Album of the Week: Jam City - 'Dream A Garden'

It’s easy to see why what you might call ‘alternative’ press have been losing their shit over Jam City‘s new album ‘Dream A Garden’. Times are tough, and at least there’s one person out there willing to say it straight in music. Soundtracking a world in crisis over nine gauzy songs of corporate detritus pulled apart and built back up again, producer Jack Latham finds hope in these sheaths and reverberations of rare beauty, synthesised. After all, people are desperate for it.

It’s a good thing, too, that Latham made the switch from the aggressive chop, smash, and screw of his 2012 debut album ‘Classical Curves’. That’s not just because it’s a sound with a shelf life best contained to that 2012/13 window; it’s also because of the very real problem of resistance getting lost when hijacking a certain aesthetic – in the case of ‘Classical Curves’, a corporate, capitalist aesthetic – blurring the line between subversion and collusion.

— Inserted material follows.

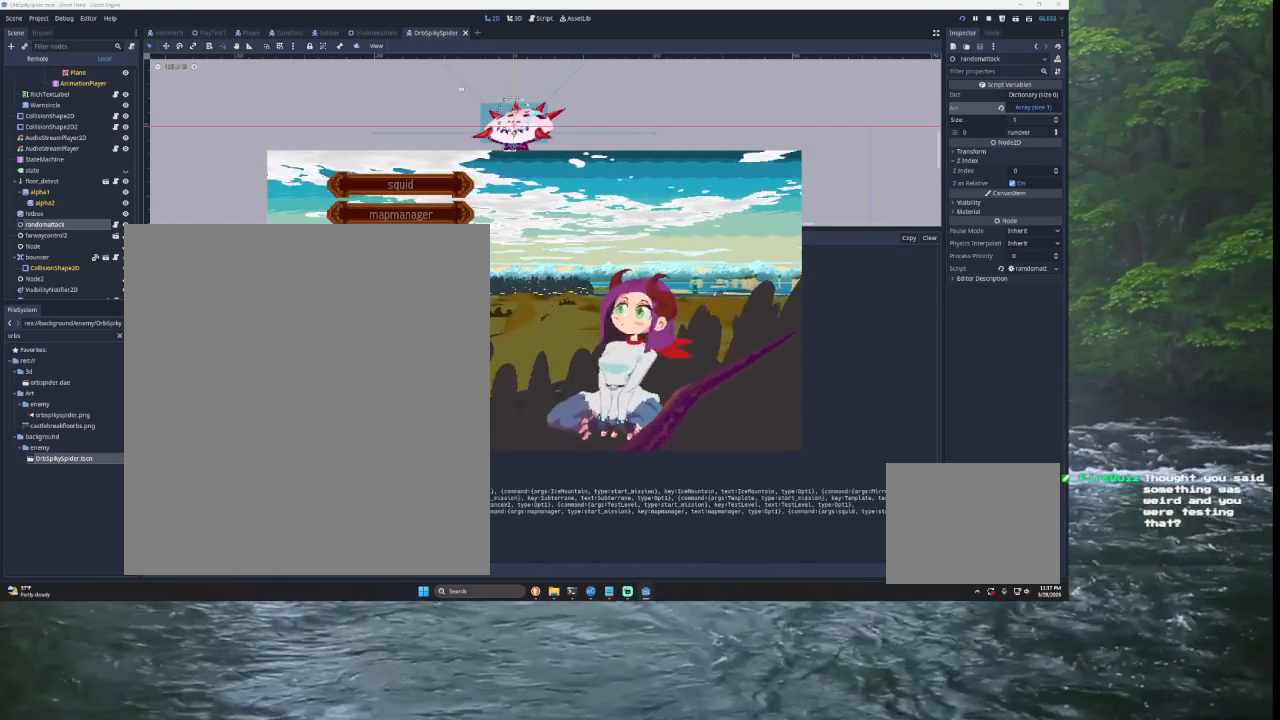
{"buttons": [], "left_stick": "center", "right_stick": "center", "events": [[100, "left_stick", "up"], [233, "left_stick", "center"]]}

But the worlds collide when we get in line, sings Latham in Today over a bouncing bassline that echoes the distinct smack of the lo-fi hypnagogic heyday of James Ferraro circa ‘Last American Hero’, or even Oneohtrix Point Never’s ‘Replica’. Except Latham’s approach is more productive, or proactive, than fetishistic. Because rather than bathe it in the dreamy visuals of old school animations or waster psychedelia, the watery ebb of the Unhappy dreamscape is met with online visuals taken from the ugly side of advertising. XTube, rubbish, machine guns, newspaper headlines reading, No job, no cash: these make up the glut of images you have to click through on Jam City’s website to get to the video for the lead single underneath it, and all of them are toxic.

I mention visuals here because with the project-at-large that is Jam City’s ‘Dream A Garden’, eyes and ears are indistinguishable, as much as words and ideology are too. Latham’s now-signature trench coat – with its punk patches pronouncing LOVE IS RESISTANCE and PROTEST & SURVIVE – has been mentioned exhaustively across interviews, and Unhappy comes accompanied by lyrics like You can prove it in your music / The will to disconnect. A pounding rhythm that’s circled by a repeated guitar twang rises and dissolves into its own vibrations in Today as Latham’s equally transluscent voice sings Only to see the stars fade away / Only to see your best friends fade away. This is the global era of the internet, where everything and everyone is connected and the sooner we realise that, the better. Maybe then we can do something to fix it.

8/10

Night Slugs release ‘Dream A Garden’ on March 23rd 2015 (buy).